▸ **INPUT FOR THIS TASK**:
# # #
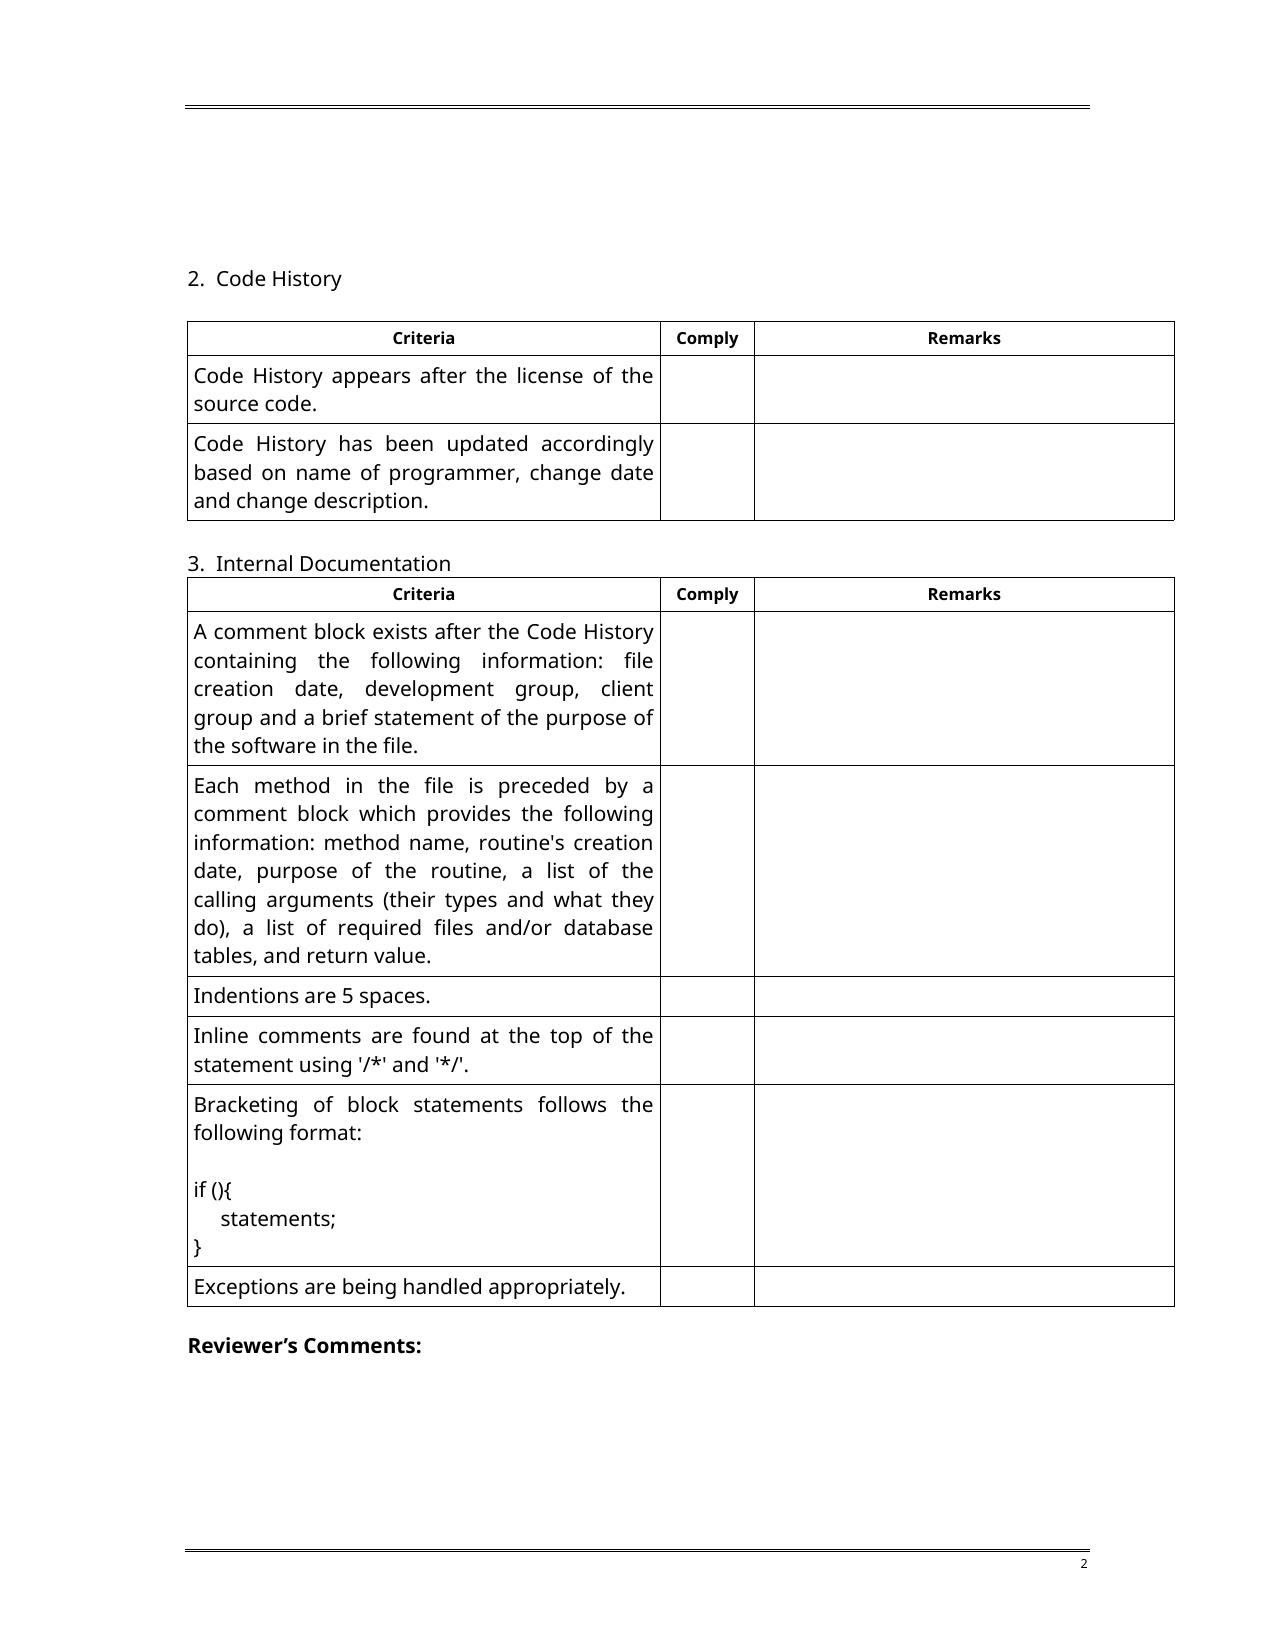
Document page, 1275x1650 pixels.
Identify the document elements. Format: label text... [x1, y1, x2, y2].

table_cell [661, 356, 754, 423]
table_cell [755, 1017, 1174, 1084]
table_cell [755, 766, 1174, 976]
table_cell Code History appears after the license of the source code. [188, 356, 660, 423]
table_cell Inline comments are found at the top of the statement using '/*' and '*/'. [188, 1017, 660, 1084]
table_cell [755, 977, 1174, 1016]
table_cell Code History has been updated accordingly based on name of programmer, change date and change description. [188, 424, 660, 520]
table_cell [661, 977, 754, 1016]
table_cell [661, 1267, 754, 1306]
table_cell [661, 612, 754, 765]
table_cell A comment block exists after the Code History containing the following information: file creation date, development group, client group and a brief statement of the purpose of the software in the file. [188, 612, 660, 765]
table_cell Each method in the file is preceded by a comment block which provides the following information: method name, routine's creation date, purpose of the routine, a list of the calling arguments (their types and what they do), a list of required files and/or database tables, and return value. [188, 766, 660, 976]
table_cell [661, 424, 754, 520]
table_cell [661, 766, 754, 976]
table_cell [755, 1267, 1174, 1306]
text 3. Internal Documentation [187, 549, 1087, 577]
table_header Remarks [755, 322, 1174, 355]
table_cell Bracketing of block statements follows the following format: if (){ statements; } [188, 1085, 660, 1266]
table_header Comply [661, 322, 754, 355]
table_cell [661, 1085, 754, 1266]
table_header Criteria [188, 578, 660, 611]
table_cell [755, 356, 1174, 423]
table_cell Exceptions are being handled appropriately. [188, 1267, 660, 1306]
subtitle Reviewer’s Comments: [187, 1332, 1087, 1388]
table_header Remarks [755, 578, 1174, 611]
table_header Comply [661, 578, 754, 611]
table_cell [755, 1085, 1174, 1266]
table_cell [755, 424, 1174, 520]
text 2. Code History [187, 264, 1087, 292]
table_cell [661, 1017, 754, 1084]
table_header Criteria [188, 322, 660, 355]
table_cell Indentions are 5 spaces. [188, 977, 660, 1016]
table_cell [755, 612, 1174, 765]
# # #
▸ **EXERCISE**: Pull out every line in the records that contains the string "Criteria".

▸ **RESULT OF THIS TASK**:
table_header Criteria [188, 578, 660, 611]
table_header Criteria [188, 322, 660, 355]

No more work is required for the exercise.